The story of Netlink Computer (NCIX) is an instructive example. After the Canadian electronics retailer declared bankruptcy at the end of 2017, it left behind more than $35 million in unpaid bills, as well as hundreds of PCs, servers, and hard drives from its back-office operations. Some of that hardware was sold at auction by NCIX’s bankruptcy trustee. Other machines, apparently confiscated by NCIX’s landlord in lieu of $150,000 of unpaid rent, made their way to Craigslist.

Travis Doering, owner of Vancouver-based security firm Privacy Fly, saw the listing for the NCIX servers and asked to look at them. There he discovered more than 13 terabytes of unencrypted data, including the contact information, passwords, and full credit card details for more than 250,000 of NCIX’s customers–information going back some 15 years.

The Craigslist seller’s asking price of $35,000 wasn’t for the hardware; it was for the data contained on it, Doering says. (The seller also offered to let him simply copy all the data for $15,000.)

Finding data left behind on discarded hardware is not uncommon, Doering says. But this was an extreme example.

“What makes this set of data so damaging is that it contains every [customer] record NCIX ever held,” he says. “Most of the time, if you’re lucky, the data doesn’t end up in the hands of someone who has malicious intent.”

After Doering blogged about his discoveries, the Royal Canadian Mounted Police confiscated the remaining machines. But by then the data had already been acquired by multiple buyers, who could potentially use it to commit identity theft, credit card fraud, phishing attacks, or account takeovers.

The Office of the Information and Privacy Commissioner for British Columbia opened an investigation into the breach but is prohibited from commenting on its results, says representative Michelle Mitchell. She adds that NCIX or its trustee may have violated Canada’s Personal Information Protection Act (PIPA), which requires organizations to use reasonable security measures to protect the transfer of personal information when a business is sold.

There are two class action suits currently pending against NCIX and related parties, one from customers and the other from former employees, alleging violations of PIPA.

But in the United States, when a company goes under or gets sold, customer data is often the most valuable asset it holds—one it can usually sell or transfer to another entity, depending on the terms of its privacy policy.

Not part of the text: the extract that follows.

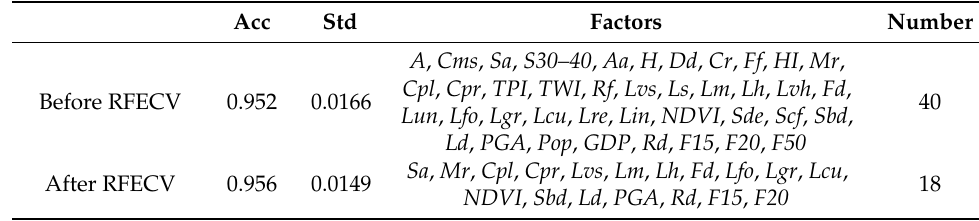
Table 4. Feature selection results of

When RadioShack tried to sell data on 117 million customers as part of its 2015 bankruptcy proceedings, for example, the Federal Trade Commission and 38 state attorneys general pushed back. The defunct electronics retailer ultimately agreed to destroy most of the data, including customers’ credit card, Social Security, and phone numbers, but it still collected $26 million for their names, email addresses, and transaction information.

The reason consumer privacy semi-prevailed? The company’s privacy policy had promised to “not sell or rent your personally identifiable information to anyone at any time.”

In 2013, defunct dating site True.com was prevented from selling its database of 43 million dating profiles to rival site PlentyOfFish for the same reason.

Restrictions on data transferrals like those in RadioShack and True.com’s privacy policies are rare. As Marshall J. Hogan, an attorney with Foley & Lardner LLP, writes, most current privacy policies contain a provision allowing for the transfer of customer data if a company is dissolved or sold.

Doering says the NCIX scenario could have been avoided, if the company had fully encrypted its drives or destroyed them, as bankruptcy loomed. An admitted privacy extremist, he advises consumers to offer up as little of their personal information to commercial businesses as they can—supplying companies with fake names, shipping to P.O. boxes instead of home addresses, and paying in cash or via PayPal, which requires far less personal information than a credit card transaction.

Paul Stephens, director of policy and advocacy for the Privacy Rights Clearinghouse, says the burden is on consumers to understand the privacy policies of the companies they do business with, and to stay abreast of changes in a company’s financial situation.

“My best advice would be to try to delete any personal data held by a company before it is transferred to the new entity,” he says. “Consumers can typically be alerted to the possibility of the future sale or bankruptcy of a company through the news media. Once the data has been transferred, there’s not much that can be done.”